Stand By Me

Stand By Me (1986)


Director:
Rob Reiner

Writers: Stephen King (novel), Raynold Gideon (screenplay), Bruce A. Evans (screenplay)

Cast: Wil Wheaton, River Phoenix, Corey Feldman, Jerry O'Connell, Kiefer Sutherland, Casey Siemaszko, Gary Reilly, Bradley Gregg, Marshall Bell, Frances Lee McCain, Richard Dreyfuss, John Cusak

Synopsis:

Following the tragic death of one of his childhood friends, a grown Gordie LaChance (Dreyfuss) recalls a time in 1959 when he (Wheaton) and his friends Chris (Phoenix), Teddy (Feldman) and Vern (O'Connell) set off on an adventure to find the body of a missing kid. Along the way, they learn about themselves, their friendship and about standing up for themselves and for what's right.

First Impressions:

I was 10 years old when this film hit theatres, and since it was Rated R, I wasn't allowed to see it. Honestly, at that age, I wouldn't have been terribly interested in it anyway. I ended up catching it for the first time in its entirety when I picked it up on DVD about 15 years ago. As a result, I've never had a strong nostalgic connection to the film. I've always liked it, mind you, it's just that there's no real connection to this movie like so many other films I've reviewed so far.


Story: 

"I never had any friends later on like the ones I had when I was twelve. Jesus, does anyone."

Much like my review of 42, I'm going to stray a bit from my standard format for this review so, please bear with me. First, I have to say that recent happenings in my life have given me a new perspective on this film as I rewatched it in preparation for the review. I always identified pretty strongly with young Gordie, and even though his story takes place in the late 50s, the character's journey really resonated with me. Like Gordie, my parents didn't really "get" me while I was growing up either, and they were none too fond of most of my friends. Fortunately for me, my parents weren't as distant as Gordie's and they were actually pretty great, but there was a fair bit of tension. However, this isn't really the new perspective I was referring to, as I've always felt that way about the character. 

Where things changed for me was how the film opens. The movie's first shot shows Gordie as an adult sitting in his car, thinking deep thoughts. Next to him on the passenger seat is a newspaper with a headline reading about a prominent lawyer being murdered. This is relevant to me because I found out that my best friend growing up, Cameron, died unexpectedly a little more than a month ago. It hit me by surprise, and even though I hadn't seen him in several years (much like Gordie's experience), I was still taken aback. Due to the holidays and whatnot, I never really had the opportunity to process the news. It wasn't until I popped this film in that the memories of Cameron started to flood back. It was unreal how much this movie reminded me of all those times we had together. Of course, we never set out to find the body of a dead kid, but we would take frequent trips into the coulees (valley plains in Alberta) to have our own adventures. We were just kids and didn't have a care in the world. Or so I thought.

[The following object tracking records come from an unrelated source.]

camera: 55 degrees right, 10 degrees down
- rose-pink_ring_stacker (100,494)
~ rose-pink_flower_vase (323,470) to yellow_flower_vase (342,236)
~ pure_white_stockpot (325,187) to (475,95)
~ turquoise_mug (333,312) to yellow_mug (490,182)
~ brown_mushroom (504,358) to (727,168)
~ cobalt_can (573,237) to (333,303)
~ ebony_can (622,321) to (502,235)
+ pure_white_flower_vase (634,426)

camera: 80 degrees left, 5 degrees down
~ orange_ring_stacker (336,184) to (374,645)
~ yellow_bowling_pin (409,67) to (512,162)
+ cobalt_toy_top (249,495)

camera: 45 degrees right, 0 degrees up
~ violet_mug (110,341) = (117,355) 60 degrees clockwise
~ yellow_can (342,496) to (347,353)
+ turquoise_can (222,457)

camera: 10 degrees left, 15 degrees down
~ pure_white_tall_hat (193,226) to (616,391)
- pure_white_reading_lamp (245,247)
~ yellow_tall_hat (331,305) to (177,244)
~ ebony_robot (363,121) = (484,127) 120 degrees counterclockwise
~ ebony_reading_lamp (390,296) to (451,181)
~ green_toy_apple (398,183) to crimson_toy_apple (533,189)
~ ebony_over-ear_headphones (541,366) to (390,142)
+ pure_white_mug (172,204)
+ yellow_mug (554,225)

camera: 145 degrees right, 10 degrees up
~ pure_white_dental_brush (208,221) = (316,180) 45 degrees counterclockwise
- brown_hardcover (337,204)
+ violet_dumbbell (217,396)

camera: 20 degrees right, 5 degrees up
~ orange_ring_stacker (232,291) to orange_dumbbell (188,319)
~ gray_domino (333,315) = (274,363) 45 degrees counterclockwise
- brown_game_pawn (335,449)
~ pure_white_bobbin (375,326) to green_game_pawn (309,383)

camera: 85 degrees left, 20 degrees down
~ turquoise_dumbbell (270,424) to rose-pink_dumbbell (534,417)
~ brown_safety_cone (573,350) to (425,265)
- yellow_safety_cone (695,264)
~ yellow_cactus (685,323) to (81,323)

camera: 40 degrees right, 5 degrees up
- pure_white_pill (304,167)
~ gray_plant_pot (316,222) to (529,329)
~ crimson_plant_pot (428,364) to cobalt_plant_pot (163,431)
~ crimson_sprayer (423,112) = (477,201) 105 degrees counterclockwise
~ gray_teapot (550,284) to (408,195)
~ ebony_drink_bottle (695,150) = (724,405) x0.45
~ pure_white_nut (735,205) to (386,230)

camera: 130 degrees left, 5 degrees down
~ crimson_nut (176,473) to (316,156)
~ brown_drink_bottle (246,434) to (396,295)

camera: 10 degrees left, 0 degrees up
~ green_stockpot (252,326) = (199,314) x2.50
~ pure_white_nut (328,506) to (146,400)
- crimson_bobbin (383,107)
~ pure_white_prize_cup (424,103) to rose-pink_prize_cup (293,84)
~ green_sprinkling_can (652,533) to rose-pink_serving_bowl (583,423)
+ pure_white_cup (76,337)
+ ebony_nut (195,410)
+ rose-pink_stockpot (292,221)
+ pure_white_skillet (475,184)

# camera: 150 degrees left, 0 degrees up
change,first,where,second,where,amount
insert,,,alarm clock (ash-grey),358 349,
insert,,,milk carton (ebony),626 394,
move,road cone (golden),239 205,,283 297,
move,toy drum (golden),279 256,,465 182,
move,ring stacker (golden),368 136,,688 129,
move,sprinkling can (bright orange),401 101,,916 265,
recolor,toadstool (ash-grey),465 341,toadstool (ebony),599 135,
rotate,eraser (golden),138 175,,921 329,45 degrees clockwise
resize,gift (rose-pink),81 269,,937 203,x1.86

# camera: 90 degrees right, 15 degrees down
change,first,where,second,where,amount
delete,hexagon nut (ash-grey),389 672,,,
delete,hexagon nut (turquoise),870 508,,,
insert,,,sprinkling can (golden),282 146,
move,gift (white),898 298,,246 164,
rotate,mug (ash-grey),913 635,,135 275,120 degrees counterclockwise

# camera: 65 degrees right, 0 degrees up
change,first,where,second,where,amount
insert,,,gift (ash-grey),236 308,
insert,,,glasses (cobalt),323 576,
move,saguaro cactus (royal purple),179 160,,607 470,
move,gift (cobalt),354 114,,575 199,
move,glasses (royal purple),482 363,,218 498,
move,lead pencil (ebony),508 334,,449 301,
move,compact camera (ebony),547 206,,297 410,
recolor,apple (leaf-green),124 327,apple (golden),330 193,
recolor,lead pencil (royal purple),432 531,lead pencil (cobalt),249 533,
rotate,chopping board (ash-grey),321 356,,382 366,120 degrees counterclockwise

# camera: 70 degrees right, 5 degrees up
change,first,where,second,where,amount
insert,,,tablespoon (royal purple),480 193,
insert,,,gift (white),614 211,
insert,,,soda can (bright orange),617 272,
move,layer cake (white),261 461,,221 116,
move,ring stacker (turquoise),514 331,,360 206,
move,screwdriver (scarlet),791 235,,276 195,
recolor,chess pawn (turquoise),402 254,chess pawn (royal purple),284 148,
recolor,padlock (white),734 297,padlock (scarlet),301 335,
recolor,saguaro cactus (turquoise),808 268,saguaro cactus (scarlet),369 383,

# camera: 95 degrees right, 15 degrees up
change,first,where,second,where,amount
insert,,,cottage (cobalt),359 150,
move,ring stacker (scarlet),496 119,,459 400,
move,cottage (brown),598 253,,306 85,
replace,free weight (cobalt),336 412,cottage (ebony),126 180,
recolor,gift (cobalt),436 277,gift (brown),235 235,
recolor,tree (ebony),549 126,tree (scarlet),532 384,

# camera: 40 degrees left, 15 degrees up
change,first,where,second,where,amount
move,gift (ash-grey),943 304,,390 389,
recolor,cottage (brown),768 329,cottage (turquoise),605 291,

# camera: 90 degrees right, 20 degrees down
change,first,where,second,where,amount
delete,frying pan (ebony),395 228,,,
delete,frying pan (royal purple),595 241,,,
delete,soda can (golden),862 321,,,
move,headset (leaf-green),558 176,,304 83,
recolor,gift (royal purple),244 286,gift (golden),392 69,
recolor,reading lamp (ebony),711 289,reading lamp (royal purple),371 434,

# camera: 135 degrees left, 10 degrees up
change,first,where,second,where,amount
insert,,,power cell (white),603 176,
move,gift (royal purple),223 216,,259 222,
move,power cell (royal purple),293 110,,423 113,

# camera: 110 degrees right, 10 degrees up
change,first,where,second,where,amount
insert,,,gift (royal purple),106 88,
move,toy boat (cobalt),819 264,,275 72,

As the characters in the movie journey on towards their objective, they try and come to terms with the perils of adolescence. This includes the mundane, like what kind of animal Goofy is and whether Mighty Mouse could beat Superman in a fight to more serious matter like the first time an adult lets them down or that feeling that your parents hate you. The boys work through all these matters through their bond of friendship, and it's here where my own experience veers from that of the film. Cameron and I never had these conversations, and I wish to God that we did. I found out much later in life after I had moved across the country that my friend was subject to awful trauma growing up, right under my nose, which caused his life to go down a dark path. I'm not exactly sure what I would have done had he confided in me. I was just a dumb kid after all, but I hope I would have tried to help him in some way. I hope. 

Finally, the movie wraps with Gordie explaining how he drifted away from all of his friends as they got older. It wasn't because they had a falling out or anything; it's just that due to circumstances in their lives, they ended up seeing less and less of each other until they were just another face in the halls at school. I've dealt with this as well through my life, though in my case, it was due to frequent relocations by my family. I suppose that's why I chose the above quote, which ends the film because it really resonated with me. Don't get me wrong, I have great friends in my life, and I wouldn't trade them for anything in the world, but I never did have another friend like Cameron. Even though I hadn't seen or spoken to him in more than 30 years, I will miss him. I will miss not just the friend that I lost but the friend I could've had if circumstances in our lives were different. 

Anyway, thanks for indulging me in this...this...I'm not sure what this was, but thanks for indulging me nonetheless. I guess I needed to work through some things.